Historian, James Holland: Ukraine can now isolate the battlefield. Anyone that moves gets killed. Supply lines attacked 25-50 miles behind the front — bridges, roads, assembly areas. Deep strikes into Russia's oil.
Putin can have a media blackout. He cannot hide that destruction. 1/
Holland on Crimea: Right now I can't see what will prevent Ukraine from regaining it. They're isolating Crimea — effectively besieged. Russians will have to give it up.
Putin's myth that Crimea has been "forever Russia" is nonsense. It's been Turkish too. It keeps changing hands. 2/
Holland: Putin is fatally wounded by what's happening in Ukraine. That battle is going to be lost for him. But that makes him very dangerous, he might do something to distract from failure.
A village grab in Estonia or Lithuania testing Article 5. Or cutting North Sea cables. 3X
Bolton: Iran and North Korea got the same Chinese nuclear weapon designs from A.Q. Khan. Same enrichment technology. Both programs share the same basis from the very beginning.
North Korea built a reactor clone in Syria's desert for Iran. Israel found and destroyed it in 2007 1/
Bolton: Iran is oil-rich and has no nuclear weapons. North Korea is one of the poorest countries on earth — it has detonated six nuclear devices.
How hard is it to imagine Iran contracts out its nuclear work to North Korea, under some mountain we can't see through? 2/
Bolton on the Strait of Hormuz: If Iran is not stopped now, they will turn access to the strait on and off like a light switch for as far as the eye can see.

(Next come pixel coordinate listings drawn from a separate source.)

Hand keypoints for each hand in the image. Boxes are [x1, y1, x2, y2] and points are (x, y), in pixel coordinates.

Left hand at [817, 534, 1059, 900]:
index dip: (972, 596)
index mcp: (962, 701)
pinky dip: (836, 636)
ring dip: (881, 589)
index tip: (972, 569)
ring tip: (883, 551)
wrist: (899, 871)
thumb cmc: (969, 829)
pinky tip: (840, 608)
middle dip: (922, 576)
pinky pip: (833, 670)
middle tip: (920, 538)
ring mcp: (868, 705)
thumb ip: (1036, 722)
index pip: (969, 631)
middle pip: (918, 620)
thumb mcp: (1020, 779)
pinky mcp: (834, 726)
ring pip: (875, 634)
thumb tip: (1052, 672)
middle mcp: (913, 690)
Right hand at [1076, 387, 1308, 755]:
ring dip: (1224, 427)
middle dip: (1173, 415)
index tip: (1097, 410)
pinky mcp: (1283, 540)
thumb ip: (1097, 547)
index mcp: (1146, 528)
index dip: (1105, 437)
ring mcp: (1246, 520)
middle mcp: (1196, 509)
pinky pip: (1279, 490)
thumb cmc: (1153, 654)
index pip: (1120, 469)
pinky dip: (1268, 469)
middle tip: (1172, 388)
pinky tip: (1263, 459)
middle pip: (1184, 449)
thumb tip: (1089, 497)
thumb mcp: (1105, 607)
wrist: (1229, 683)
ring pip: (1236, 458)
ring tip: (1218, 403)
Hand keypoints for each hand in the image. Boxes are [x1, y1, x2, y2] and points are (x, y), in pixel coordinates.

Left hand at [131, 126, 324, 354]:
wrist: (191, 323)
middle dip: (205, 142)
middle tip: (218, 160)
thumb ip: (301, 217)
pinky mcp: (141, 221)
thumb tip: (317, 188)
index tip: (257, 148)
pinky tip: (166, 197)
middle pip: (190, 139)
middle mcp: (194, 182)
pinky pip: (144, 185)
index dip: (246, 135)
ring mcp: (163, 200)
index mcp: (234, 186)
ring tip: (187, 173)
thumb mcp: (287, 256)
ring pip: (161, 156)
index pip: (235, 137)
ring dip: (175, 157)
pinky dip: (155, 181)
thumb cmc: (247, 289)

Freedom of the seas has been a cornerstone of US foreign policy since before we were a country. This is unacceptable. 3X
Estonian PM Michal: Russia has more men under arms now than at the start of the war. What happens when fighting stops?
They won't become teachers. They'll go to Europe, Asia, Africa. We had Wagner before and during the war. Do you want these people at home, in your country? 1/
Michal: If anyone thinks investing 5% of GDP in defense is easy, it's not. Takes a heavy toll on any government. But it has to be done.
Estonia is at 5.4% this year. Poland 5 to 6%. Latvia, Lithuania the same. We're showing that this is real money, real decisions, real steps. 2/
Michal: Europe used to think Russians were romantic people having tea from the samovar in furry hats, loving children.
Now they're killing their own and Ukrainians — civilians, women, children. Most European countries don't have this romantic attitude towards Russia anymore. 3X
Ex-US Ambassador to Ukraine, Taylor: While we weren't looking, Ukraine took the initiative. Taking more land back than Russia takes. More deep strikes into Russia than Russia fires into Ukraine.
Killing more Russians than Russia can recruit. That's the momentum shift. 1/
Taylor: Ukraine has cut off fuel and ammunition for the Russian military in Crimea. They're threatening the last connection — the Kerch Bridge — which Ukrainian drones can now take out.
They are the masters of the drones. And Crimea is being squeezed from every direction. 2/
Taylor: In 2014 when Russia first invaded, 97% of Ukraine's weapons came from abroad. They manufactured 3%. Today 70-80% of weapons on the battlefield are made in Ukraine.
Soviet heavy industry, including the missile industry, was in Ukraine. They draw on that expertise now. 3X
Hodges: Momentum has indisputably shifted to Ukraine. Ukrainians strike over 1,000 km deep with precision, bypassing Russian air defenses. Russians don't seem able to stop it.
In a country with more oil and gas than almost anyone on the planet — queues at gas stations. 1/
Hodges: Three effects. First — Russian people realize they've been lied to. Ukrainians are fighting ferociously and successfully. Russia's military has been stopped. Tourists in Crimea asking "what the hell's going on?"
That well of resilience is going to run dry. 2/
Hodges: Second — convoys can't move. Bridges into Crimea wrecked. Facilities on the peninsula destroyed. Crimea becoming untenable — not just for tourists, for the military.
Third — oil and gas exports to China, India dramatically reduced. Can't sustain the war economy. 3/
Ex-Ukrainian FM Prystaiko: Putin’s signal to his own people is: do not corner me, because I am dangerous and unpredictable.
But this signal is wearing out. Drones in Moscow and St. Petersburg show that the king is not dressed as well as he wants people to think.
1/
Prystaiko: From Poland’s point of view, Ukraine escalated. The problem is old; it is not about today’s Ukrainians or today’s government.
But Poland is strategically vital for our survival, and we still have not found a way to manage these risks and exit such crises.
2/
Prystaiko: Poland does not want radical escalation now. But if anti-Ukrainian moods help Nawrocki solve domestic problems and gain popularity, Poland may go another round.
Ukraine’s EU accession is not Poland’s priority; protecting its own market is.